[Data entries]

------

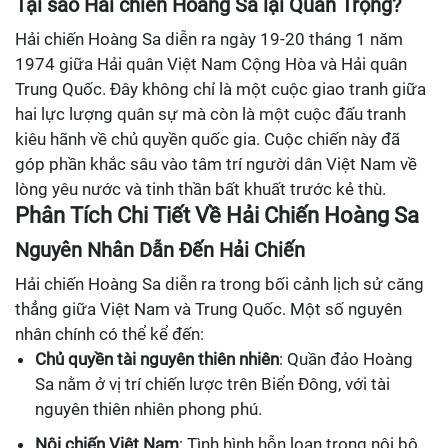
Tại sao Hải chiến Hoàng Sa lại Quan Trọng?
Hải chiến Hoàng Sa diễn ra ngày 19-20 tháng 1 năm
1974 giữa Hải quân Việt Nam Cộng Hòa và Hải quân
Trung Quốc. Đây không chỉ là một cuộc giao tranh giữa
hai lực lượng quân sự mà còn là một cuộc đấu tranh
kiêu hãnh về chủ quyền quốc gia. Cuộc chiến này đã
góp phần khắc sâu vào tâm trí người dân Việt Nam về
lòng yêu nước và tinh thần bất khuất trước kẻ thù.
Phân Tích Chi Tiết Về Hải Chiến Hoàng Sa
Nguyên Nhân Dẫn Đến Hải Chiến
Hải chiến Hoàng Sa diễn ra trong bối cảnh lịch sử căng
thẳng giữa Việt Nam và Trung Quốc. Một số nguyên
nhân chính có thể kể đến:
Chủ quyền tài nguyên thiên nhiên
: Quần đảo Hoàng
Sa nằm ở vị trí chiến lược trên Biển Đông, với tài
nguyên thiên nhiên phong phú.
Nội chiến Việt Nam
: Tình hình hỗn loạn trong nội bộ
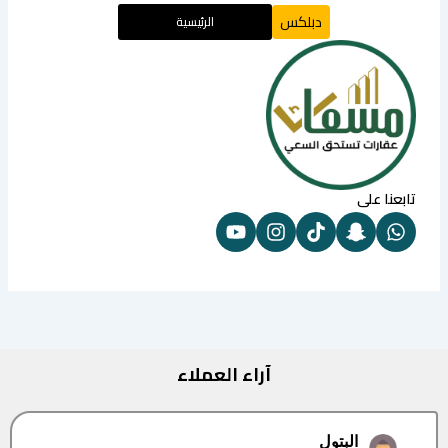
دبلكس
الرئيسية
تابعنا على
آراء العملاء
البتول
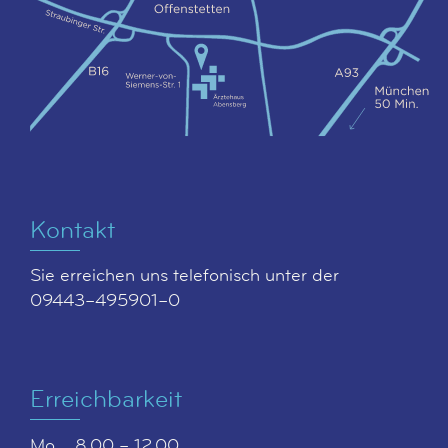
Kontakt
Sie erreichen uns telefonisch unter der
09443–495901–0
Erreichbarkeit
Mo
8.00 – 12.00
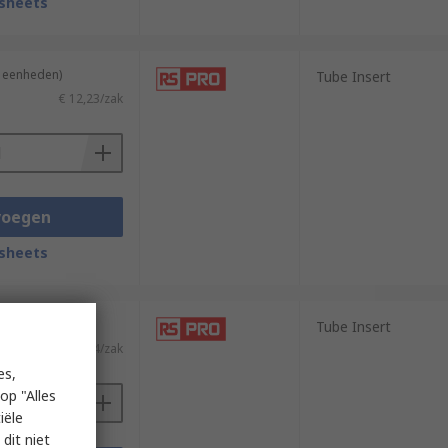
sheets
4 eenheden)
Tube Insert
€ 12,23/zak
voegen
sheets
4 eenheden)
Tube Insert
€ 35,44/zak
es,
op "Alles
iële
dit niet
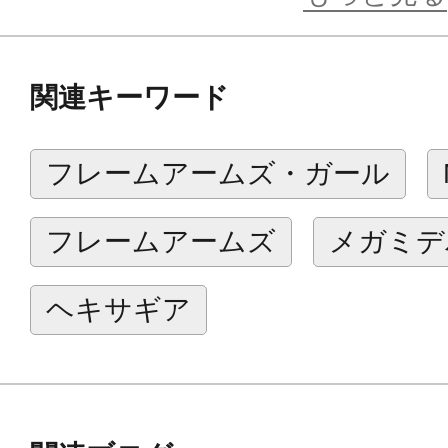
商品仕様
関連キーワード
■機動力優先のサブマシンガンAPC
蔵型の2挺入り。
フレームアームズ・ガール
■ストックスタイルは各タイプから選
■ガンは本製品用の新パーツを使用。
フレームアームズ
メガミデ
【セット内容】
ヘキサギア
・サブマシンガン：APC9タイプ×2挺
・ハンドガン：P250タイプ×2挺
・ハンドガンホルスター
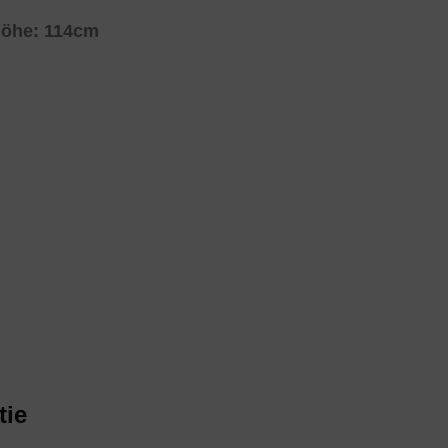
Höhe: 114cm
tie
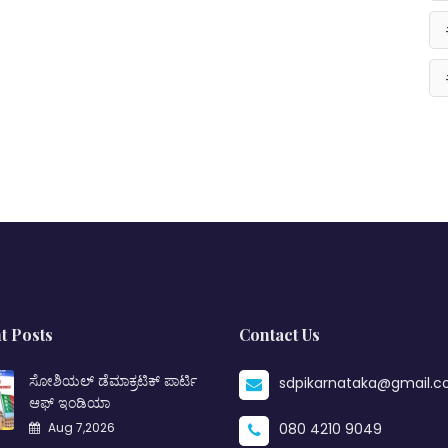
t Posts
Contact Us
ಸೋಶಿಯಲ್ ಡೆಮಾಕ್ರಟಿಕ್ ಪಾರ್ಟಿ
sdpikarnataka@gmail.
ಆಫ್ ಇಂಡಿಯಾ
Aug 7,2026
080 4210 9049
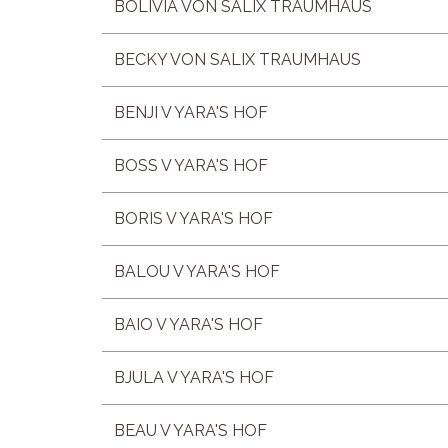
BOLIVIA VON SALIX TRAUMHAUS
BECKY VON SALIX TRAUMHAUS
BENJI V YARA'S HOF
BOSS V YARA'S HOF
BORIS V YARA'S HOF
BALOU V YARA'S HOF
BAIO V YARA'S HOF
BJULA V YARA'S HOF
BEAU V YARA'S HOF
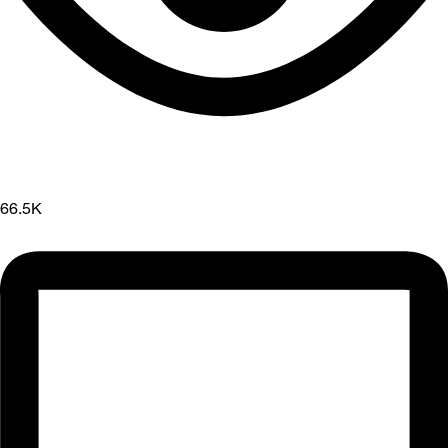
66.5K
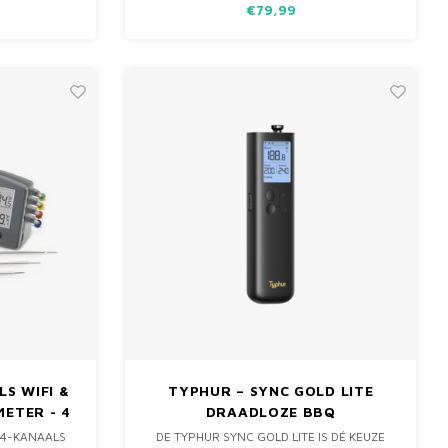
€79,99
AAKBLOKJES,
OG ERGER
S WIFI &
TYPHUR – SYNC GOLD LITE
ETER - 4
DRAADLOZE BBQ
THERMOMETER
 4-KANAALS
DE TYPHUR SYNC GOLD LITE IS DÉ KEUZE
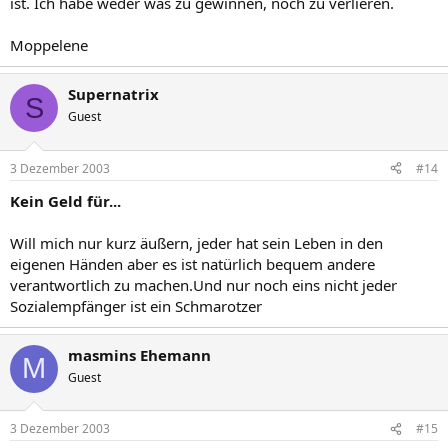
ist. Ich habe weder was zu gewinnen, noch zu verlieren.
Moppelene
Supernatrix
S
Guest
3 Dezember 2003
#14
Kein Geld für...
Will mich nur kurz äußern, jeder hat sein Leben in den
eigenen Händen aber es ist natürlich bequem andere
verantwortlich zu machen.Und nur noch eins nicht jeder
Sozialempfänger ist ein Schmarotzer
masmins Ehemann
M
Guest
3 Dezember 2003
#15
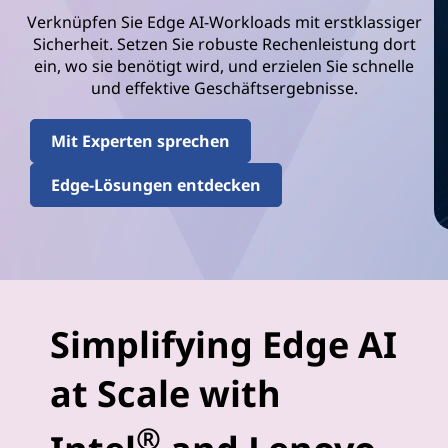
Verknüpfen Sie Edge AI-Workloads mit erstklassiger
Sicherheit. Setzen Sie robuste Rechenleistung dort
ein, wo sie benötigt wird, und erzielen Sie schnelle
und effektive Geschäftsergebnisse.
Mit Experten sprechen
Edge-Lösungen entdecken
Simplifying Edge AI
at Scale with
®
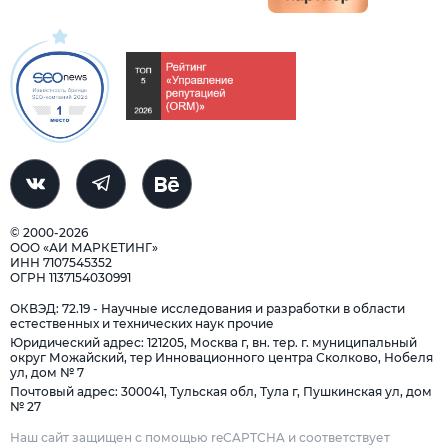
© 2000-2026
ООО «АИ МАРКЕТИНГ»
ИНН 7107545352
ОГРН 1137154030991
ОКВЭД: 72.19 - Научные исследования и разработки в области
естественных и технических наук прочие
Юридический адрес: 121205, Москва г, вн. тер. г. муниципальный
округ Можайский, тер Инновационного центра Сколково, Нобеля
ул, дом № 7
Почтовый адрес: 300041, Тульская обл, Тула г, Пушкинская ул, дом
№ 27
Наш сайт защищен с помощью reCAPTCHA и соответствует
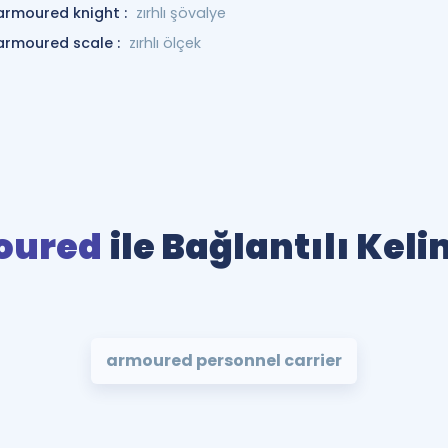
armoured knight :
zırhlı şövalye
armoured scale :
zırhlı ölçek
oured
ile Bağlantılı Kel
armoured personnel carrier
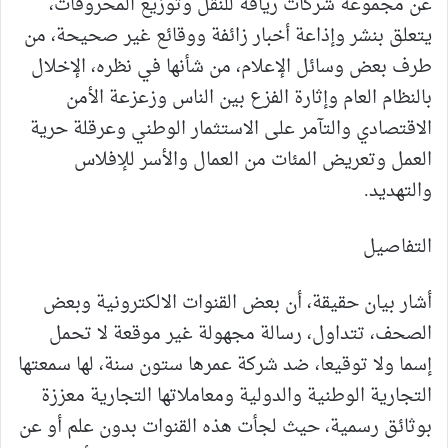
عن مجموعة شركات رياقة للنقل وتوزيع المحروقات،
يتعلق بنشر وإذاعة أخبار زائفة ووقائع غير صحيحة، من
طرف بعض وسائل الإعلام، من شأنها في نظره، الإخلال
بالنظام العام وإثارة الفزع بين الناس وزعزعة الأمن
الاقتصادي والتآمر على الاستثمار الوطني وعرقلة حرية
العمل وتعريض المئات من العمال والأسر للإفلاس
والتهديد.
التفاصيل
أشار بيان حقيقة، أن بعض القنوات الالكترونية وبعض
الصحف، تتداول، رسالة مجهولة غير موقعة لا تحمل
إسما ولا توقيعا، ضد شركة عمرها ستون سنة، لها سمعتها
التجارية الوطنية والدولية ومعاملاتها التجارية معززة
بوثائق رسمية، حيث لجأت هذه القنوات بدون علم أو عن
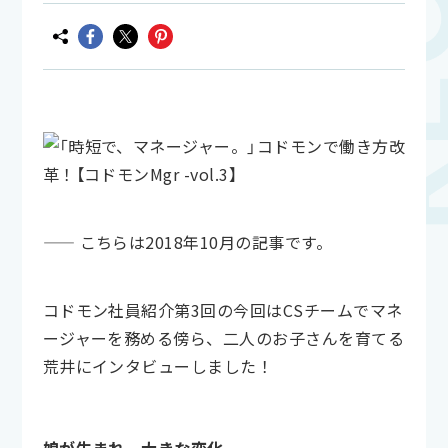
—— こちらは2018年10月の記事です。
コドモン社員紹介第3回の今回はCSチームでマネ
ージャーを務める傍ら、二人のお子さんを育てる
荒井にインタビューしました！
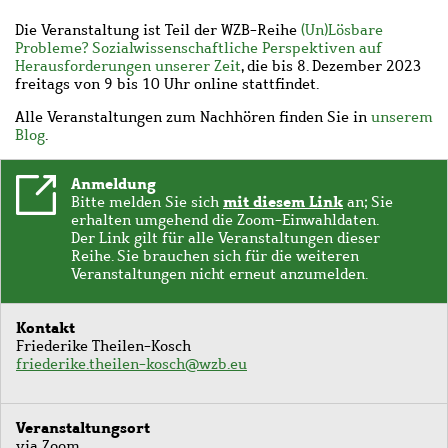
Die Veranstaltung ist Teil der WZB-Reihe
(Un)Lösbare
Probleme? Sozialwissenschaftliche Perspektiven auf
Herausforderungen unserer Zeit
, die bis 8. Dezember 2023
freitags von 9 bis 10 Uhr online stattfindet.
Alle Veranstaltungen zum Nachhören finden Sie in
unserem
Blog
.
Anmeldung
mit diesem Link
Bitte melden Sie sich
an; Sie
erhalten umgehend die Zoom-Einwahldaten.
Der Link gilt für alle Veranstaltungen dieser
Reihe. Sie brauchen sich für die weiteren
Veranstaltungen nicht erneut anzumelden.
Kontakt
Friederike Theilen-Kosch
friederike.theilen-kosch@wzb.eu
Veranstaltungsort
via Zoom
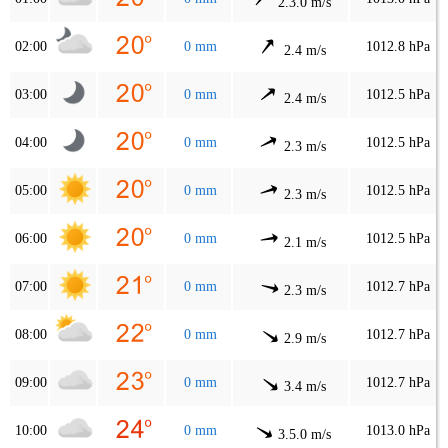
2.3.0 m/s
02:00
0 mm
1012.8 hPa
2.4 m/s
03:00
0 mm
1012.5 hPa
2.4 m/s
04:00
0 mm
1012.5 hPa
2.3 m/s
05:00
0 mm
1012.5 hPa
2.3 m/s
06:00
0 mm
1012.5 hPa
2.1 m/s
07:00
0 mm
1012.7 hPa
2.3 m/s
08:00
0 mm
1012.7 hPa
2.9 m/s
09:00
0 mm
1012.7 hPa
3.4 m/s
10:00
0 mm
1013.0 hPa
3.5.0 m/s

------

**Directions**
What's needed here is an exact repeat of all the records above, pictures excluded.

**Written response**
Tại sao Hải chiến Hoàng Sa lại Quan Trọng?
Hải chiến Hoàng Sa diễn ra ngày 19-20 tháng 1 năm
1974 giữa Hải quân Việt Nam Cộng Hòa và Hải quân
Trung Quốc. Đây không chỉ là một cuộc giao tranh giữa
hai lực lượng quân sự mà còn là một cuộc đấu tranh
kiêu hãnh về chủ quyền quốc gia. Cuộc chiến này đã
góp phần khắc sâu vào tâm trí người dân Việt Nam về
lòng yêu nước và tinh thần bất khuất trước kẻ thù.
Phân Tích Chi Tiết Về Hải Chiến Hoàng Sa
Nguyên Nhân Dẫn Đến Hải Chiến
Hải chiến Hoàng Sa diễn ra trong bối cảnh lịch sử căng
thẳng giữa Việt Nam và Trung Quốc. Một số nguyên
nhân chính có thể kể đến:
Chủ quyền tài nguyên thiên nhiên
: Quần đảo Hoàng
Sa nằm ở vị trí chiến lược trên Biển Đông, với tài
nguyên thiên nhiên phong phú.
Nội chiến Việt Nam
: Tình hình hỗn loạn trong nội bộ
دبلكس
الرئيسية
تابعنا على
آراء العملاء
البتول
Kontakt
Sie erreichen uns telefonisch unter der
09443–495901–0
Erreichbarkeit
Mo
8.00 – 12.00
sheets
4 eenheden)
Tube Insert
€ 12,23/zak
voegen
sheets
4 eenheden)
Tube Insert
€ 35,44/zak
es,
op "Alles
iële
dit niet
商品仕様
関連キーワード
■機動力優先のサブマシンガンAPC
蔵型の2挺入り。
フレームアームズ・ガール
■ストックスタイルは各タイプから選
■ガンは本製品用の新パーツを使用。
フレームアームズ
メガミデ
【セット内容】
ヘキサギア
・サブマシンガン：APC9タイプ×2挺
・ハンドガン：P250タイプ×2挺
・ハンドガンホルスター
Höhe: 114cm
tie
t Posts
Contact Us
ಸೋಶಿಯಲ್ ಡೆಮಾಕ್ರಟಿಕ್ ಪಾರ್ಟಿ
sdpikarnataka@gmail.
ಆಫ್ ಇಂಡಿಯಾ
Aug 7,2026
080 4210 9049
BOLIVIA VON SALIX TRAUMHAUS
BECKY VON SALIX TRAUMHAUS
BENJI V YARA'S HOF
BOSS V YARA'S HOF
BORIS V YARA'S HOF
BALOU V YARA'S HOF
BAIO V YARA'S HOF
BJULA V YARA'S HOF
BEAU V YARA'S HOF
66.5K
€79,99
AAKBLOKJES,
OG ERGER
S WIFI &
TYPHUR – SYNC GOLD LITE
ETER - 4
DRAADLOZE BBQ
THERMOMETER
 4-KANAALS
DE TYPHUR SYNC GOLD LITE IS DÉ KEUZE
ist. Ich habe weder was zu gewinnen, noch zu verlieren.
Moppelene
Supernatrix
S
Guest
3 Dezember 2003
#14
Kein Geld für...
Will mich nur kurz äußern, jeder hat sein Leben in den
eigenen Händen aber es ist natürlich bequem andere
verantwortlich zu machen.Und nur noch eins nicht jeder
Sozialempfänger ist ein Schmarotzer
masmins Ehemann
M
Guest
3 Dezember 2003
#15
Verknüpfen Sie Edge AI-Workloads mit erstklassiger
Sicherheit. Setzen Sie robuste Rechenleistung dort
ein, wo sie benötigt wird, und erzielen Sie schnelle
und effektive Geschäftsergebnisse.
Mit Experten sprechen
Edge-Lösungen entdecken
Simplifying Edge AI
at Scale with
®
© 2000-2026
ООО «АИ МАРКЕТИНГ»
ИНН 7107545352
ОГРН 1137154030991
ОКВЭД: 72.19 - Научные исследования и разработки в области
естественных и технических наук прочие
Юридический адрес: 121205, Москва г, вн. тер. г. муниципальный
округ Можайский, тер Инновационного центра Сколково, Нобеля
ул, дом № 7
Почтовый адрес: 300041, Тульская обл, Тула г, Пушкинская ул, дом
№ 27
Наш сайт защищен с помощью reCAPTCHA и соответствует
armoured knight :
zırhlı şövalye
armoured scale :
zırhlı ölçek
oured
ile Bağlantılı Kel
armoured personnel carrier
عن مجموعة شركات رياقة للنقل وتوزيع المحروقات،
يتعلق بنشر وإذاعة أخبار زائفة ووقائع غير صحيحة، من
طرف بعض وسائل الإعلام، من شأنها في نظره، الإخلال
بالنظام العام وإثارة الفزع بين الناس وزعزعة الأمن
الاقتصادي والتآمر على الاستثمار الوطني وعرقلة حرية
العمل وتعريض المئات من العمال والأسر للإفلاس
والتهديد.
التفاصيل
أشار بيان حقيقة، أن بعض القنوات الالكترونية وبعض
الصحف، تتداول، رسالة مجهولة غير موقعة لا تحمل
إسما ولا توقيعا، ضد شركة عمرها ستون سنة، لها سمعتها
التجارية الوطنية والدولية ومعاملاتها التجارية معززة
بوثائق رسمية، حيث لجأت هذه القنوات بدون علم أو عن
—— こちらは2018年10月の記事です。
コドモン社員紹介第3回の今回はCSチームでマネ
ージャーを務める傍ら、二人のお子さんを育てる
荒井にインタビューしました！
Die Veranstaltung ist Teil der WZB-Reihe
(Un)Lösbare
Probleme? Sozialwissenschaftliche Perspektiven auf
Herausforderungen unserer Zeit
, die bis 8. Dezember 2023
freitags von 9 bis 10 Uhr online stattfindet.
Alle Veranstaltungen zum Nachhören finden Sie in
unserem
Blog
.
Anmeldung
mit diesem Link
Bitte melden Sie sich
an; Sie
erhalten umgehend die Zoom-Einwahldaten.
Der Link gilt für alle Veranstaltungen dieser
Reihe. Sie brauchen sich für die weiteren
Veranstaltungen nicht erneut anzumelden.
Kontakt
Friederike Theilen-Kosch
friederike.theilen-kosch@wzb.eu
Veranstaltungsort
via Zoom
2.3.0 m/s
02:00
0 mm
1012.8 hPa
2.4 m/s
03:00
0 mm
1012.5 hPa
2.4 m/s
04:00
0 mm
1012.5 hPa
2.3 m/s
05:00
0 mm
1012.5 hPa
2.3 m/s
06:00
0 mm
1012.5 hPa
2.1 m/s
07:00
0 mm
1012.7 hPa
2.3 m/s
08:00
0 mm
1012.7 hPa
2.9 m/s
09:00
0 mm
1012.7 hPa
3.4 m/s
10:00
0 mm
1013.0 hPa
3.5.0 m/s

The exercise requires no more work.